A Dubaï, il y des tours ultramodernes – la plus haute du monde qui culmine à 828 mètres – et des îles artificielles. Le seul hôtel 7 étoiles de la planète et des centres commerciaux gigantesques. On peut y faire du ski, jouer au hockey ou nager avec des requins dans un aquarium géant. On peut vivre en plein désert dans des oasis de verdure placées sous constante perfusion aquatique pour éviter la mort sèche. Qu’on soit touriste ou expatrié, la principale raison d’être dans ce paradis semble être celle de consommer et d’exhiber. Jamais je n’ai vu autant de voitures de grand luxe circuler dans des rues qui ont l’air parfois de pistes de course. Même si officiellement, on ne paye pas de taxes à Dubaï, les prix pour la grande majorité des marchandises sont fixés par le gouvernement comme dans un Etat communiste et on a donc beau faire le tour des magasins pour trouver le plus bas prix, il sera le même partout et parfois bien au-delà des tarifs pratiqués en Amérique du Nord. Mais perdure quand même à l’étranger le mythe de Dubaï « tax free good bargain ».
La vieillesse n’est pas de mise ni admise à Dubaï où les trentenaires sont rois. « Venez, travailleurs du monde entier, construire notre rêve (certes écorné par la crise économique mondiale) mais n’oubliez surtout pas de repartir ». Quel étranger de toute façon rêve de finir ses jours à Dubaï? Même les Indiens que j’ai rencontrés, des ouvriers, des employés installés depuis des années dans cette ville ou des commerçants qui y sont parfois nés, font la moue quand on leur demande « Et Dubaï, vous aimez? ». Ils rêvent de retourner dans leur Inde chaotique, pauvre et sale, mais où ils sont chez eux, ils rêvent d’obtenir un passeport américain, canadien ou européen qui reste pour eux l’El Dorado. Car la nationalité ne se vend pas à Dubaï. Même si vous y êtes nés, vous restez Indiens, Iraniens ou Egyptiens. Et si vous voulez faire venir votre vieux père, il n’aura droit qu’à un visa d’un mois, à moins que vous ne réussissiez à prouver que vous êtes son seul soutien financier, ce qui n’est pas toujours facile.
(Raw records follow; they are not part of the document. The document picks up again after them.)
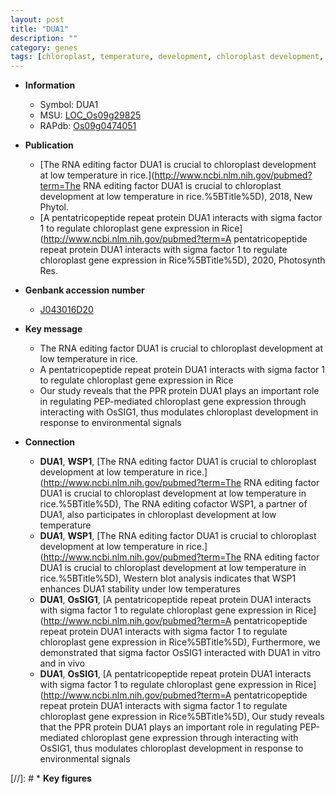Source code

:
 ```yaml
---
layout: post
title: "DUA1"
description: ""
category: genes
tags: [chloroplast, temperature, development, chloroplast development, R protein]
---
```


* **Information**  
    + Symbol: DUA1  
    + MSU: [LOC_Os09g29825](http://rice.uga.edu/cgi-bin/ORF_infopage.cgi?orf=LOC_Os09g29825)  
    + RAPdb: [Os09g0474051](https://rapdb.dna.affrc.go.jp/locus/?name=Os09g0474051)  

* **Publication**  
    + [The RNA editing factor DUA1 is crucial to chloroplast development at low temperature in rice.](http://www.ncbi.nlm.nih.gov/pubmed?term=The RNA editing factor DUA1 is crucial to chloroplast development at low temperature in rice.%5BTitle%5D), 2018, New Phytol.
    + [A pentatricopeptide repeat protein DUA1 interacts with sigma factor 1 to regulate chloroplast gene expression in Rice](http://www.ncbi.nlm.nih.gov/pubmed?term=A pentatricopeptide repeat protein DUA1 interacts with sigma factor 1 to regulate chloroplast gene expression in Rice%5BTitle%5D), 2020, Photosynth Res.

* **Genbank accession number**  
    + [J043016D20](http://www.ncbi.nlm.nih.gov/nuccore/J043016D20)

* **Key message**  
    + The RNA editing factor DUA1 is crucial to chloroplast development at low temperature in rice.
    + A pentatricopeptide repeat protein DUA1 interacts with sigma factor 1 to regulate chloroplast gene expression in Rice
    + Our study reveals that the PPR protein DUA1 plays an important role in regulating PEP-mediated chloroplast gene expression through interacting with OsSIG1, thus modulates chloroplast development in response to environmental signals

* **Connection**  
    + __DUA1__, __WSP1__, [The RNA editing factor DUA1 is crucial to chloroplast development at low temperature in rice.](http://www.ncbi.nlm.nih.gov/pubmed?term=The RNA editing factor DUA1 is crucial to chloroplast development at low temperature in rice.%5BTitle%5D),  The RNA editing cofactor WSP1, a partner of DUA1, also participates in chloroplast development at low temperature
    + __DUA1__, __WSP1__, [The RNA editing factor DUA1 is crucial to chloroplast development at low temperature in rice.](http://www.ncbi.nlm.nih.gov/pubmed?term=The RNA editing factor DUA1 is crucial to chloroplast development at low temperature in rice.%5BTitle%5D),  Western blot analysis indicates that WSP1 enhances DUA1 stability under low temperatures
    + __DUA1__, __OsSIG1__, [A pentatricopeptide repeat protein DUA1 interacts with sigma factor 1 to regulate chloroplast gene expression in Rice](http://www.ncbi.nlm.nih.gov/pubmed?term=A pentatricopeptide repeat protein DUA1 interacts with sigma factor 1 to regulate chloroplast gene expression in Rice%5BTitle%5D),  Furthermore, we demonstrated that sigma factor OsSIG1 interacted with DUA1 in vitro and in vivo
    + __DUA1__, __OsSIG1__, [A pentatricopeptide repeat protein DUA1 interacts with sigma factor 1 to regulate chloroplast gene expression in Rice](http://www.ncbi.nlm.nih.gov/pubmed?term=A pentatricopeptide repeat protein DUA1 interacts with sigma factor 1 to regulate chloroplast gene expression in Rice%5BTitle%5D),  Our study reveals that the PPR protein DUA1 plays an important role in regulating PEP-mediated chloroplast gene expression through interacting with OsSIG1, thus modulates chloroplast development in response to environmental signals

[//]: # * **Key figures**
Mais Dubaï, c’est aussi un refuge de « liberté ». Dubaï, c’est un peu l’Amérique pour des Arabes du Levant ou du Maghreb victimes chez eux de discrimination du fait de leur confession, de leurs origines sociales, ou de leur orientation sexuelle. A Dubaï, on vous engage pour vos compétences ou tout simplement parce qu’on a besoin de quelqu’un immédiatement, peu importe votre tribu, votre clan, votre caste, votre parti. Une Egyptienne divorcée peut gagner convenablement sa vie et élever seule ses enfants sans que personne ne trouve rien à redire. Des Libanais homosexuels peuvent vivre en couple dans l’anonymat sans craindre les commérages des voisins qui, comme en Occident, ne se fréquentent pas. Tant qu’on reste discret, on peut presque tout faire à Dubaï.
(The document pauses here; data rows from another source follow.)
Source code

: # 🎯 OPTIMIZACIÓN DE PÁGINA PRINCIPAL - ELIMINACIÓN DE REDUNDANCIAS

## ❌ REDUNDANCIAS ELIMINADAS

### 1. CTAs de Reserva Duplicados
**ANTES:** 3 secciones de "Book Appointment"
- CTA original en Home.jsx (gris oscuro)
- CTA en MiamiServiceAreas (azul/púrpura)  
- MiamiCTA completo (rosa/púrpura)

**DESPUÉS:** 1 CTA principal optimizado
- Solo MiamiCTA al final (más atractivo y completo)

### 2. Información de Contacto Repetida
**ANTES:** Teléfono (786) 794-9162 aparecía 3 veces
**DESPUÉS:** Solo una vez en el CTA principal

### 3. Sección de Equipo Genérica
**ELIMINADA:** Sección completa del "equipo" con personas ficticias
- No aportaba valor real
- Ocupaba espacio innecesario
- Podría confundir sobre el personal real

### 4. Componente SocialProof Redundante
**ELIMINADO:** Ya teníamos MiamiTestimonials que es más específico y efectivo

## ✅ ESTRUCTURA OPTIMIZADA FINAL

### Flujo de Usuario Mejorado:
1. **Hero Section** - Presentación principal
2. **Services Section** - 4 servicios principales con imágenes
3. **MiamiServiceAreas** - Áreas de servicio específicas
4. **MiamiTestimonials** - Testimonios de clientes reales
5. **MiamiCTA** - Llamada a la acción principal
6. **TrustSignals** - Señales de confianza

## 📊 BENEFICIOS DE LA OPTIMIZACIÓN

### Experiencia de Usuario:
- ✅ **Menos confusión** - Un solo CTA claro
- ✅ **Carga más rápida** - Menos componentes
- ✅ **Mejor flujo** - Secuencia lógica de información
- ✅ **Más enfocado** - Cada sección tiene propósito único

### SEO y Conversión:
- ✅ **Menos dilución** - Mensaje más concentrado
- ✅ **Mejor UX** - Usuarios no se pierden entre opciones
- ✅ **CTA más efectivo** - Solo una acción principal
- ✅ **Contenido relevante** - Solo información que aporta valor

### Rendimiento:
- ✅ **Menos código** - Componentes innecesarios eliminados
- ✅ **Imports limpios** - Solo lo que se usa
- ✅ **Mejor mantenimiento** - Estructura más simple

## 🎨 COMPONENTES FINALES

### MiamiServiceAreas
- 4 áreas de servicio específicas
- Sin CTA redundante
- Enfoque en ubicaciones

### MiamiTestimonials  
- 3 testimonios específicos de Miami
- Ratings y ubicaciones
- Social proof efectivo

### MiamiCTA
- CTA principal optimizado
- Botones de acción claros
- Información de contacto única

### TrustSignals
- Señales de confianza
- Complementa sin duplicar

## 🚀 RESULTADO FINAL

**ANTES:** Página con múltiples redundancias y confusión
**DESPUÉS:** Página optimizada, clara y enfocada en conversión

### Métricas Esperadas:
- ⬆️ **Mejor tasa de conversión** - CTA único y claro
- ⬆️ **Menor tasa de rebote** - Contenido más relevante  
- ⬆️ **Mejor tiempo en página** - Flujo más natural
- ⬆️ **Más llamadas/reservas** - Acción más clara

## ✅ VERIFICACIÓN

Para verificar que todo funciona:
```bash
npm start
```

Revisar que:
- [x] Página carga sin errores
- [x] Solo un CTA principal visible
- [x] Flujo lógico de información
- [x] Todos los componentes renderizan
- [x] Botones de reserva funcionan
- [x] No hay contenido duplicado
Quant aux Emiratis, ils ne comptent que pour environ 17% de la population. La cohabitation avec ces étrangers n’est pas toujours aisée,  mais c’est le prix à payer pour leur prospérité. Ils sont logés dans des quartiers, des villes, où les étrangers ne peuvent ni acheter ni louer, leur électricité et leur eau sont subventionnées par l’Etat, ils sont rentiers ou ils occupent des postes administratifs dans les monopoles d’Etat (électricité, eau, téléphone), les hommes fréquentent les cafés de narguilé et parfois les bars, ils sortent en famille ou entre amis dans les cinémas, préférant les séances nocturnes. Ils ont gardé cette habitude du désert de vivre la nuit pour s’épargner les affres d’un soleil cuisant. Bref, ils ne se mêlent guère aux étrangers, Arabes ou pas, ils restent entre eux, ils sont différents et marquent notamment cette différence en portant fièrement leurs habits traditionnels, abaya pour les femmes, dishdasha pour les hommes.